Stories are not only the natural context within which human beings understand themselves and each other, but they often are also vehicles of inspiration. What is it about stories that grabs the attention of co-learners in ways that facts or objective descriptions cannot? Theologian James Carse writes that “The way an audience is visibly awakened by a narrative example during an otherwise precisely factual lecture shows that stories touch closer to a listener’s center than accurate descriptions of objective states of affairs.” In my experience, students care less at first about what a text is saying than about what this text is doing on the syllabus. More directly, they want to know “Why does this text matter? What difference has it made in your life?”
The only possible answers in response to such questions will of necessity be narrative in structure. According to Richard Rorty, the classroom must be a place where “the teachers [are] able to teach the books which have moved them, excited them, changed their lives.” The only way that there can be “joy in the work,” to use Simone Weil’s phrase, is if there is an example, a lived story, of such joy on display. Over the many years of seemingly endless core curriculum reform debate on my campus more than a decade ago, I often argued that the true point of what we are doing in the classroom has, first and foremost, little to do with content. What we are doing is facilitating and nurturing the attitudes and skills of lifetime learning. Such attitudes and skills must be shown in embodied form.
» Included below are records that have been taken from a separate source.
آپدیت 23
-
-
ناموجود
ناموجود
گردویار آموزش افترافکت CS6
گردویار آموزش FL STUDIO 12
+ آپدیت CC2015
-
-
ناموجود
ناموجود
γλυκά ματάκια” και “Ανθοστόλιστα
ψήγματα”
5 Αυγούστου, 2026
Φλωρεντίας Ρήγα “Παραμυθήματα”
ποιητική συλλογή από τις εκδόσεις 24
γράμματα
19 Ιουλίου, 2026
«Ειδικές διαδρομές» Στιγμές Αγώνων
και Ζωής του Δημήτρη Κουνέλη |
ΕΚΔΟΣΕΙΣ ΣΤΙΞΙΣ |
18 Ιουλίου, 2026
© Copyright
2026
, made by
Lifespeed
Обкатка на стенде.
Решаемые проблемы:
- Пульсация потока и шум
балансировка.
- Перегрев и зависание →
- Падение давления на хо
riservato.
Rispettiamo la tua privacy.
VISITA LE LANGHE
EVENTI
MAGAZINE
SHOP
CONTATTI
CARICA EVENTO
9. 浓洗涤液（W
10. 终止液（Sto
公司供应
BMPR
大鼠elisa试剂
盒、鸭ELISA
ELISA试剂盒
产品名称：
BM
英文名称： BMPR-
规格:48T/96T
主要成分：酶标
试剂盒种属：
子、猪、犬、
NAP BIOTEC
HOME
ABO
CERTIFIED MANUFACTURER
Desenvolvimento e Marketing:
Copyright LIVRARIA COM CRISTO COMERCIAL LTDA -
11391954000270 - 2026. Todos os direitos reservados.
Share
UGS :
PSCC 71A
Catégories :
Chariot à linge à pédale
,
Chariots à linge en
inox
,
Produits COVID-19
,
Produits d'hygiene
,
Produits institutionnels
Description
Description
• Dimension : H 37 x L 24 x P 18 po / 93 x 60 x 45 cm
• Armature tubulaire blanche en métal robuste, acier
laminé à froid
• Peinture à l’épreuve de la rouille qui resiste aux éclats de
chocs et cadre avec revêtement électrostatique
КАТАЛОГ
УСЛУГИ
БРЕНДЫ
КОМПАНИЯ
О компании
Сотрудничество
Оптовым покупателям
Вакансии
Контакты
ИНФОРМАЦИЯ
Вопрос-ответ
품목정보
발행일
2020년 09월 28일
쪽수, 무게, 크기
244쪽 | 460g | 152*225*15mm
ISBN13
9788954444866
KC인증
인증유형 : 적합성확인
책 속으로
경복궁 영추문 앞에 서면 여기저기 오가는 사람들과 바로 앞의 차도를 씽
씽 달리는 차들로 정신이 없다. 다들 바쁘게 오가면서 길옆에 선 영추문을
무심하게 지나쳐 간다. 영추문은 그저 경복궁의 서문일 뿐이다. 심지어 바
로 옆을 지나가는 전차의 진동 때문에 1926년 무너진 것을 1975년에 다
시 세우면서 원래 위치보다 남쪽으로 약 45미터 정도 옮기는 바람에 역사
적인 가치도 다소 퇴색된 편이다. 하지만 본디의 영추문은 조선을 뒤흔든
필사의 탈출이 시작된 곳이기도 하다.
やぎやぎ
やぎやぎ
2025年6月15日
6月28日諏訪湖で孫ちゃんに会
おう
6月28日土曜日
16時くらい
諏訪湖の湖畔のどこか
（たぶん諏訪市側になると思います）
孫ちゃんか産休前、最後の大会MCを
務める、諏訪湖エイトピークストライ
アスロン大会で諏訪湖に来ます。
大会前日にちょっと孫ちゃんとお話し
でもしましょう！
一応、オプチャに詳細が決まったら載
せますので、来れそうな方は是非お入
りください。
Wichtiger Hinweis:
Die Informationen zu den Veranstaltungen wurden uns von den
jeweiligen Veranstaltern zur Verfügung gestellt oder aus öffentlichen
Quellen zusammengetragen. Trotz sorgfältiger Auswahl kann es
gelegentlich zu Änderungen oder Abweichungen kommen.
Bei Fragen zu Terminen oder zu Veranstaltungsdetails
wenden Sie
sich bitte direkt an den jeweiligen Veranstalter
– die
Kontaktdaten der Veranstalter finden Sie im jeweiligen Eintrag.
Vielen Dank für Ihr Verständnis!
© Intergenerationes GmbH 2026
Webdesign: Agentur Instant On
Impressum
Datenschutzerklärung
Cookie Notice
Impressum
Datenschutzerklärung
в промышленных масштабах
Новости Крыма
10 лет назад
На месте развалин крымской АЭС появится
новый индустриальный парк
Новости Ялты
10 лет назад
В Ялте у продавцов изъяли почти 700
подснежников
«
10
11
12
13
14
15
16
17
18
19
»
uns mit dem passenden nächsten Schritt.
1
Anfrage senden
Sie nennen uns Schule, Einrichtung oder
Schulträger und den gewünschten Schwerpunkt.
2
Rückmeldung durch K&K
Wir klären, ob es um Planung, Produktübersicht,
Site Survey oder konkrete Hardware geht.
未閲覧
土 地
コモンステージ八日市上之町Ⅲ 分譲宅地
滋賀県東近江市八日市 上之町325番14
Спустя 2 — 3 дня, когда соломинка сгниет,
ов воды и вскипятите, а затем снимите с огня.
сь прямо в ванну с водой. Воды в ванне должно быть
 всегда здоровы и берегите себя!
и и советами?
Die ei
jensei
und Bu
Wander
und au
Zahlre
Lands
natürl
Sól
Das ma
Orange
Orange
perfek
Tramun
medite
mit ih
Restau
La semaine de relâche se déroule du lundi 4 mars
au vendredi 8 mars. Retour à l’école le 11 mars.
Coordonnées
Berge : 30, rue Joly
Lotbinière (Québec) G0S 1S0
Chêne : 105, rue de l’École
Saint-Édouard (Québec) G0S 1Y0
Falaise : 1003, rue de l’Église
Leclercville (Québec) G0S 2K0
Telling a story is a creative activity—telling one’s own story is perhaps the most important creative activity a human being ever encounters. As MacIntyre tells us, it is through paying attention to the narrative structure of human reality that we begin to fashion the disparate, fragmented aspects of our existence into a unified, morally responsible whole:
To be the subject of a narrative that runs from one’s birth to one’s death is . . . to be accountable for the actions and experiences which compose a narratable life . . . in what does the unity of an individual life consist? The answer is that its unity is the unity of a narrative embodied in a single life.
Telling a story involves more than getting the facts straight. A life lived with only the facts in mind is a life subjected to “just one damn thing after another.” As James Carse points out,
No matter how carefully we line up the historical data or how honestly we report the actual events through which we have lived, these do not by themselves tell the story of our lives. To tell all is not to tell a tale. Getting the facts straight is not enough to find the story to which they belong. In fact, getting the facts straight is a very different activity from that of finding a story that can be “faithful” to the facts.
Good story telling, like good pedagogy, is attractive and seductive. Each individual human story is endlessly hopeful; there is an inherent joy in shaping the classroom experience within narrative parameters. Because the stories being told are the ones that matter most—the stories of our lives.